-------- ENTRIES SHOWN --------

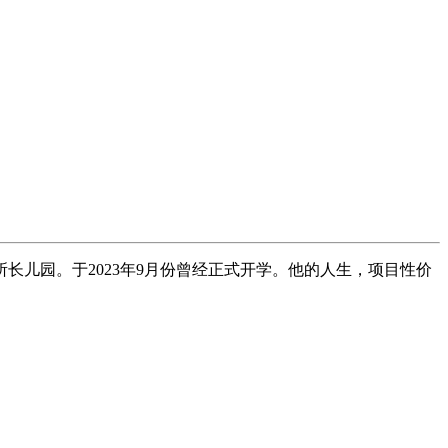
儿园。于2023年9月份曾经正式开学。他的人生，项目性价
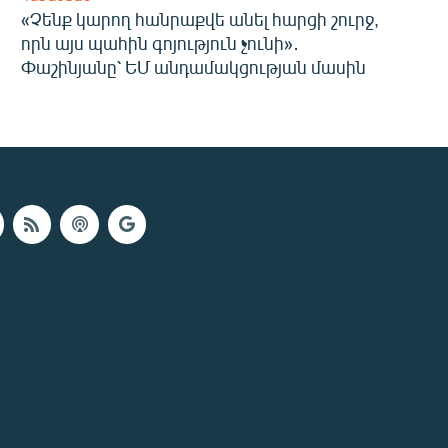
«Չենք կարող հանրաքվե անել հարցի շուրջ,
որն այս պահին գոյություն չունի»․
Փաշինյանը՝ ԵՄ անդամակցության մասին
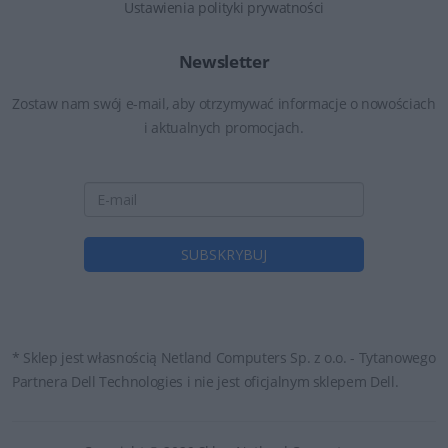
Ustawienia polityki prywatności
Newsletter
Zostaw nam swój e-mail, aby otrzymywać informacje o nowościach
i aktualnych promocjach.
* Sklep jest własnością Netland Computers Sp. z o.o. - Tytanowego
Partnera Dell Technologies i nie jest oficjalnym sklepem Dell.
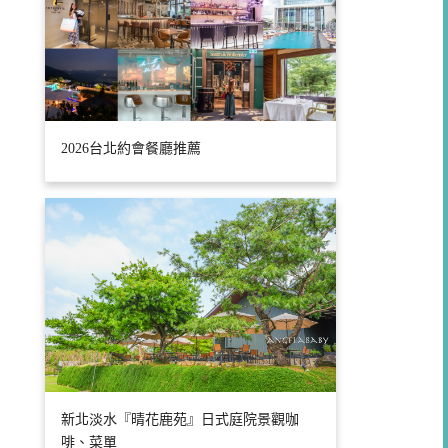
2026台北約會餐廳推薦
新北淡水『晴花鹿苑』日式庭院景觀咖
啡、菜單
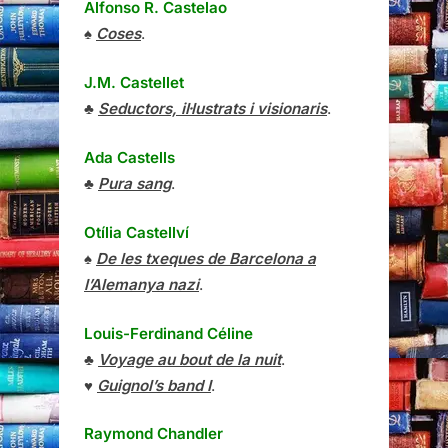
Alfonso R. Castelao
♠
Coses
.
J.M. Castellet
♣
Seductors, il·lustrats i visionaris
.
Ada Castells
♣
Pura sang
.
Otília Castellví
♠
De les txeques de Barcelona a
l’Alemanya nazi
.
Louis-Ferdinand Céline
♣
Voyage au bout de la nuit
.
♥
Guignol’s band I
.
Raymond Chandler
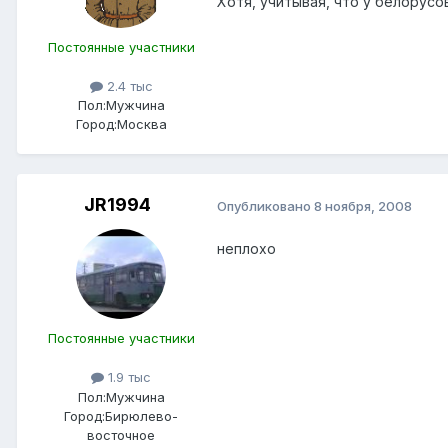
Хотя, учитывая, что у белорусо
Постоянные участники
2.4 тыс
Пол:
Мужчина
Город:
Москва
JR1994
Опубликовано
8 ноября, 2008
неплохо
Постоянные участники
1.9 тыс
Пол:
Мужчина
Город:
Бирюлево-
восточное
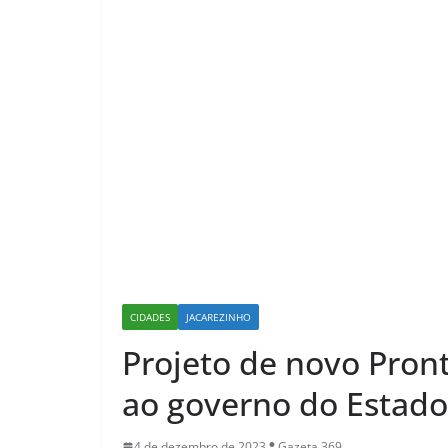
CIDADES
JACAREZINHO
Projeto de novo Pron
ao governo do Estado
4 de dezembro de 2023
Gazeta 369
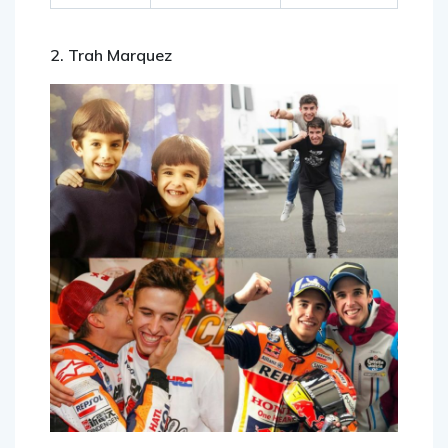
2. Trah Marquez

--------

**TRY IT**
Rewrite the text of the entries as a numbered list, one line per item and no blank lines. Begin at the line that has "Ustawienia polityki prywatności", run through the end of the entries, and leave out the pictures.

**SOLUTION**
1. Ustawienia polityki prywatności
2. Newsletter
3. Zostaw nam swój e-mail, aby otrzymywać informacje o nowościach
4. i aktualnych promocjach.
5. * Sklep jest własnością Netland Computers Sp. z o.o. - Tytanowego
6. Partnera Dell Technologies i nie jest oficjalnym sklepem Dell.
7. 2026台北約會餐廳推薦
8. 新北淡水『晴花鹿苑』日式庭院景觀咖
9. 啡、菜單
10. Alfonso R. Castelao
11. ♠
12. Coses
13. .
14. J.M. Castellet
15. ♣
16. Seductors, il·lustrats i visionaris
17. .
18. Ada Castells
19. ♣
20. Pura sang
21. .
22. Otília Castellví
23. ♠
24. De les txeques de Barcelona a
25. l’Alemanya nazi
26. .
27. Louis-Ferdinand Céline
28. ♣
29. Voyage au bout de la nuit
30. .
31. ♥
32. Guignol’s band I
33. .
34. Raymond Chandler
35. Хотя, учитывая, что у белорусо
36. Постоянные участники
37. 2.4 тыс
38. Пол:
39. Мужчина
40. Город:
41. Москва
42. JR1994
43. Опубликовано
44. 8 ноября, 2008
45. неплохо
46. Постоянные участники
47. 1.9 тыс
48. Пол:
49. Мужчина
50. Город:
51. Бирюлево-
52. восточное
53. CIDADES
54. JACAREZINHO
55. Projeto de novo Pron
56. ao governo do Estado
57. 4 de dezembro de 2023
58. Gazeta 369
59. 2. Trah Marquez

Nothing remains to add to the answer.